The Public Option Has Become The Ballgame On Health Care
Ed Schultz is reporting on a new NBC poll showing that Americans, for the most part, want a public option in their health care plan. Here's a link.
On health care, the public remains open to persuasion. Without being told anything specific about the Obama plan in the survey, about a third of people said it's a good idea, about a third said it's a bad idea and the rest had no opinion. When given several details of his approach, 55% said they favored it, versus 35% who were opposed.
There was also support for the Democratic push to let people sign up for a public health-care plan that would compete with private companies, one of the toughest issues in the health-care debate. Three in four people said a public plan is extremely or quite important.
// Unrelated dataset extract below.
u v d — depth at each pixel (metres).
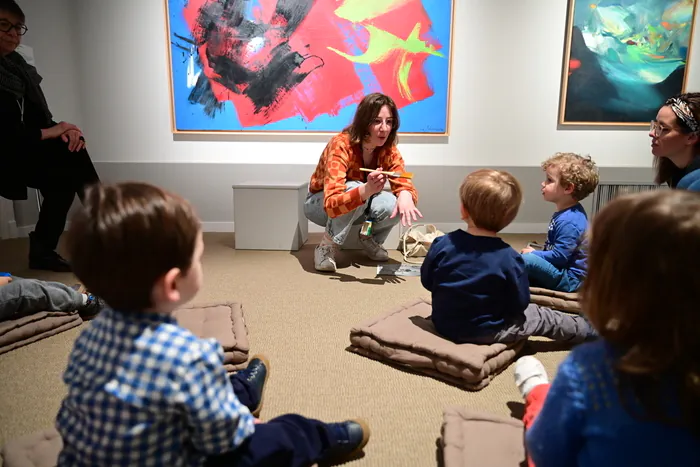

But when told the arguments for and against the plan, a smaller portion, 47%, agreed with arguments in support of the plan, with 42% agreeing with the arguments against it.
At the same time, nearly half the participants said it was very or somewhat likely that their employer would drop private coverage if a public plan were available.
He was extremely animated, saying that Americans need to get in the face of their representatives and let them know exactly what they want - a strong public plan option to keep insurance companies honest and force a driving down of costs in the system in general.
In addition, people want no part of taxing health care benefits. In other words, the Obama Administration, which has come out in support of a public plan option and against taxing health benefits (or at least lukewarm to it), is getting the politics right. But Congress is not. They're offering half measures and calling compromises not run by the public sector as the "public option."
Chuck Todd's more measured response, which I also generally agree with, was that Americans will support a plan that has something tangible they can touch and feel, and the public option has supplied that space. MedPAC or e-health records will never do that, and taxing health benefits - which is not even really what's being proposed, we're talking about limiting or capping the exclusion - would tangibly feel like the taking away of something. I know that some health care wonks discount the importance of a public plan, but clearly, from a political standpoint, it's the whole ballgame.
...As usual, Ezra Klein makes a crucially important point here. The public option is ALREADY a compromise away from single payer. So the Schumer plan or the Kent Conrad co-op plan would represent a compromise of a compromise of a compromise.